Кристиан лежал в ванной до тех пор, пока не посинели губы, и пожилой слуга, не выдержал, начал по-отечески бранить своего господина.
– Ваше Сиятельство, вы конечно, вольны в своих поступках, но так и околеть не долго или простудиться. Чтобы сказал ваш покойный отец? Уж он-то наверняка бы отругал вас, как водится, по-крестьянски, не стесняясь выражений.
Кристиан вспомнил отца, его статную фигуру, красивое аристократическое лицо: да, он нравился женщинам, – и сын догадывался о бесконечных изменах своего родителя. Маменька также в долгу не оставалась, так что темперамент Кристиан унаследовал горячий, особенно если взять во внимание испанские корни покойной графини.

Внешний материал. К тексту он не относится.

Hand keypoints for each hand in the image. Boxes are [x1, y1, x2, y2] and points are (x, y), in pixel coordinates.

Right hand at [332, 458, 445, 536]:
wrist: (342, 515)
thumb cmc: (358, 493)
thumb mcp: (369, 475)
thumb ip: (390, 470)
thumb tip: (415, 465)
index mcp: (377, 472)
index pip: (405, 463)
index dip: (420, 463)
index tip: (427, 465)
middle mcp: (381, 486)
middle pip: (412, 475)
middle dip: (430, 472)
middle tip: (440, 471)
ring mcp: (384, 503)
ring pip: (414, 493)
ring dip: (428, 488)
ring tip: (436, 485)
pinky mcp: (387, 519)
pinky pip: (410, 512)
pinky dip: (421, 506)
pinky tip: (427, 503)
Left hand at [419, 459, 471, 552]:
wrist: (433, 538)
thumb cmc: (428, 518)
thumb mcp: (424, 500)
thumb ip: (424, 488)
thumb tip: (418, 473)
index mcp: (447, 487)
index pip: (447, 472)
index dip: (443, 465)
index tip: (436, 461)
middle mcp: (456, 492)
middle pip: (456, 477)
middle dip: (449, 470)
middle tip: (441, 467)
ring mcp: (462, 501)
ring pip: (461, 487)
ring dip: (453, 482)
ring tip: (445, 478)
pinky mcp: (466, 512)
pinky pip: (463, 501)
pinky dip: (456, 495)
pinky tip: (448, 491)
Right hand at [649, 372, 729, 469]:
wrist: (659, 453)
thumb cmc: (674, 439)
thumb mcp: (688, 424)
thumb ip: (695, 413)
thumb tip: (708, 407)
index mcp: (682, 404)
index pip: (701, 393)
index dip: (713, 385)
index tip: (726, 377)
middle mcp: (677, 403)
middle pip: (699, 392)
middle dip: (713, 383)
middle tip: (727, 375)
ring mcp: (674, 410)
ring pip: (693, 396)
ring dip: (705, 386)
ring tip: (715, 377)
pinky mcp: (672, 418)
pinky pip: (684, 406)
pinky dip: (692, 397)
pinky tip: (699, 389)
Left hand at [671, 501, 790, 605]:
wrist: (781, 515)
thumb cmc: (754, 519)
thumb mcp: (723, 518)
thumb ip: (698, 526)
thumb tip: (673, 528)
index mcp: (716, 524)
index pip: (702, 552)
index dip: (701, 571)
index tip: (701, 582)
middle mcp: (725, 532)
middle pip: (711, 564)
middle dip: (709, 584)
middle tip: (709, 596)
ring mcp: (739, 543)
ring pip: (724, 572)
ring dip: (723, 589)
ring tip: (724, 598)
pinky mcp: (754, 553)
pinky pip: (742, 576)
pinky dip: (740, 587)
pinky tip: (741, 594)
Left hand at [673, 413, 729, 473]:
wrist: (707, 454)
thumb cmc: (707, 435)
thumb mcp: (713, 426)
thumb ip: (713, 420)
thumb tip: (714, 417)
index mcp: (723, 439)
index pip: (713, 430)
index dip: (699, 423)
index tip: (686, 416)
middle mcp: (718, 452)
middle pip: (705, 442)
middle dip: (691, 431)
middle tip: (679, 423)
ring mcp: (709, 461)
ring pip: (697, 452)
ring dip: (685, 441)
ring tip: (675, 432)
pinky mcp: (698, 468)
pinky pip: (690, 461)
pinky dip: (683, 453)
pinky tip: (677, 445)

– Хорошо, подай простыню, – уступил Кристиан и, дрожа от холода, поднялся из ванной.
Слуга тотчас обтёр своего господина простынёй, затем ещё одной и только после этого подал тёплый халат и меховые домашние туфли. Граф ощутил подобие спокойствия; напряжение, волнение и жгущее плоть желание постепенно ушли – ванна оказала благотворное действие.
Время шло крайне медленно, и Лаваль не знал чем себя занять. Невольно он вспомнил охоту в Фонтенбло. Его Величество, король Людовик Великолепный, как всегда оправдывал свой яркий эпитет и был непревзойдённым наездником, охотником, любовником, галантным кавалером и просто человеком, обожающим роскошь и праздники. Очередное увеселение двора обошлось казне в несколько сот золотых ливров, но это было мелочью по сравнению с тем карнавалом, который король намеревался провести через месяц в Парижской Ратуше, и естественно, вход был только для избранных.
Лаваль ни разу не был на подобных маскарадах, но слышал о них многое. Например, что женщины должны были являться в весьма легкомысленных нарядах, демонстрируя свои прелести. Мужчинам же вменялось в обязанность ухаживать за чужими жёнами, порой сии ухаживания заканчивались бурной ночью в одной из приготовленных для подобных случаев комнатах. Сам же король любил выбрать на маскараде если не новую любовницу, то, пожалуй, – предмет однодневной страсти и непременно вступал с ней в интимную связь.